Homicídio Simples e Privilegiado

O homicídio simples está previsto no caput do art.121, e tem pena de reclusão de seis a vinte anos. O conceito se dá por exclusão, ou seja, é simples o homicídio que não é qualificado nem privilegiado. Essa análise na prática, entretanto, não é tão simples. Por isso, fica uma dica: analise sempre a jurisprudência.

Registre-se um exemplo real de homicídio simples: o “caso do cooler”. Um motorista danificou um cooler, o que levou a uma briga generalizada e ocasionou a morte de uma pessoa por golpe de faca. Nesse caso, entendeu-se configurado homicídio simples. Mas podemos nos perguntar se não poderia ser caracterizado motivo fútil. O entendimento foi de que não, uma vez que não foi apenas o dano ao cooler que levou à morte, mas a briga desencadeada.

Já o homicídio privilegiado está previsto no art. 121, §1º do CP, que tem a seguinte redação:

Art.121. [...]

§1º Se o agente comete o crime impelido por motivo de relevante valor social ou moral, ou sob o domínio de violenta emoção, logo em seguida a injusta provocação da vítima, o juiz pode reduzir a pena de um sexto a um terço.

Tem a natureza jurídica de causa de diminuição de pena, que incide na terceira fase da dosimetria.  A redução da pena nesses casos é uma faculdade ou um dever do juiz? Entende-se que o homicídio privilegiado é um direito do réu. Assim, se houver adequação aos requisitos da legislação, o juiz deve aplicá-lo.
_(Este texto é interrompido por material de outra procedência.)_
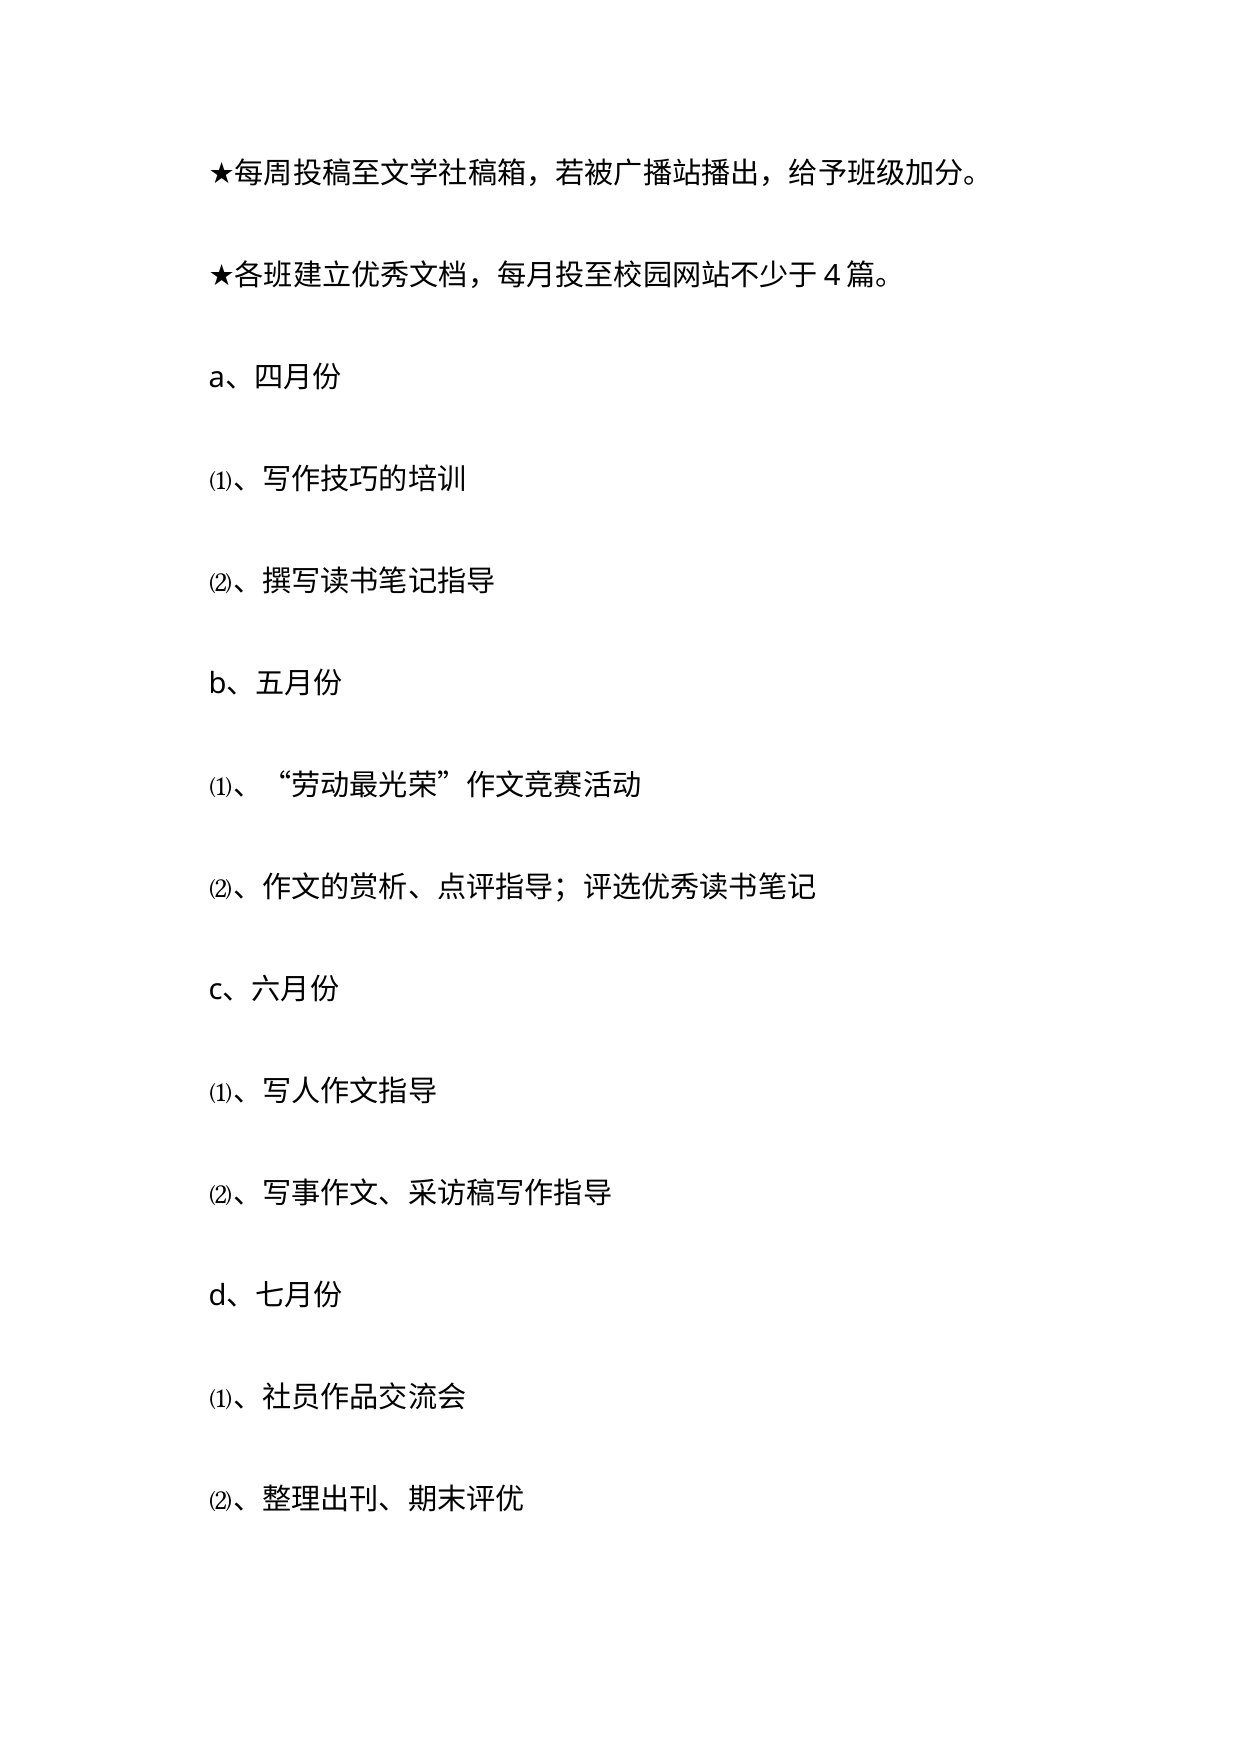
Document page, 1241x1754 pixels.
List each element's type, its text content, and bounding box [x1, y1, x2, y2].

text b、五月份 [150, 660, 1090, 702]
text ⑴、“劳动最光荣”作文竞赛活动 [150, 762, 1090, 804]
text ⑵、写事作文、采访稿写作指导 [150, 1170, 1090, 1212]
text ⑴、写人作文指导 [150, 1068, 1090, 1110]
text ⑵、作文的赏析、点评指导；评选优秀读书笔记 [150, 864, 1090, 906]
text ⑵、整理出刊、期末评优 [150, 1476, 1090, 1518]
text a、四月份 [150, 354, 1090, 396]
text c、六月份 [150, 966, 1090, 1008]
text ★每周投稿至文学社稿箱，若被广播站播出，给予班级加分。 [150, 150, 1090, 192]
text d、七月份 [150, 1272, 1090, 1314]
text ⑴、写作技巧的培训 [150, 456, 1090, 498]
text ⑴、社员作品交流会 [150, 1374, 1090, 1416]
text ⑵、撰写读书笔记指导 [150, 558, 1090, 600]
text ★各班建立优秀文档，每月投至校园网站不少于4篇。 [150, 252, 1090, 294]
Há possibilidade de concurso de pessoas? Vamos analisar a partir de um exemplo: um pai, ao descobrir que sua filha foi estuprada, contrata um pistoleiro para matar o estuprador. Como fica a responsabilidade de cada um nesse caso? O pai fará jus ao privilégio, pois seu crime é motivado por relevante valor moral. Já o pistoleiro responderá por homicídio qualificado, pois matou a vítima mediante paga ou promessa de recompensa, sem incidência do privilégio.
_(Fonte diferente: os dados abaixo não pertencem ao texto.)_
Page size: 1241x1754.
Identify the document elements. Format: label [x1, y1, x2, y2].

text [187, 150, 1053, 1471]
Essa imputação se justifica, uma vez que o privilégio é uma circunstância pessoal ou subjetiva, que não se caracteriza como elementar do tipo. Portanto, ela não se comunica no concurso de pessoas (art. 30, CP). O homicídio privilegiado pode decorrer de:

  1. Relevante valor moral – tutela interesse particular do agente. Exemplos: agente mata a pessoa que assassinou seu filho; agente auxilia na eutanásia de ente querido (lembrando que o privilégio não se aplica ao médico, por vedação do código de ética médica);
  2. Relevante valor social – tutela interesse da sociedade na qual o agente se insere. Exemplos: agente que mata assassino em série; agente que mata espião estrangeiro; agente que mata chefe de quadrilha que aterroriza uma região. 
  3. Domínio de violenta emoção – é emoção passageira, tão intensa que modifica a forma como a pessoa agiria no momento. Por previsão do CP, deve ser uma reação imediata a injusta provocação. Esse imediatismo será aferido no caso concreto, não se admitindo intervalo relevante entre a provocação e a ação. Exemplos: caso da piscadinha pós sequestro (provocação de estuprador ao pai da vítima, após sua prisão, que leva o pai a matá-lo, logo após a provocação); golpe na empresa (sócio que mata o outro após descobrir que o último pegou todo o dinheiro da empresa). 

Uma das alegações presentes em júris é a chamada legítima defesa da honra, muito comum em casos de feminicídio, em que (ex) companheiros das vítimas as matam após descobrir traições ou outros fatos que, em tese, atentariam sua honra. Nesses casos, a defesa questionava a moral e vida íntima da vítima para justificar o crime e pleitear teses de legítima defesa. Tal tese, entretanto, era muito criticada por seu viés machista, pautada em uma ideia de superioridade masculina.

Na ADPF 779, julgada em 2021, o STF limitou o alcance constitucional da plenitude de defesa para rechaçar a tese da legítima defesa da honra no plenário do júri. Na decisão, a corte argumentou pela discordância dessa tese e o direito fundamental de proteção à dignidade da pessoa humana, bem como pela necessidade de proteção do direito à vida e à igualdade de gênero. Vale a pena ler a decisão na íntegra.

E os casos de homicídio após flagrante em traições? Nesses casos, ao autor do homicídio pode ser aplicado o homicídio privilegiado, se comprovada a violenta emoção, não se falando em legítima defesa da honra.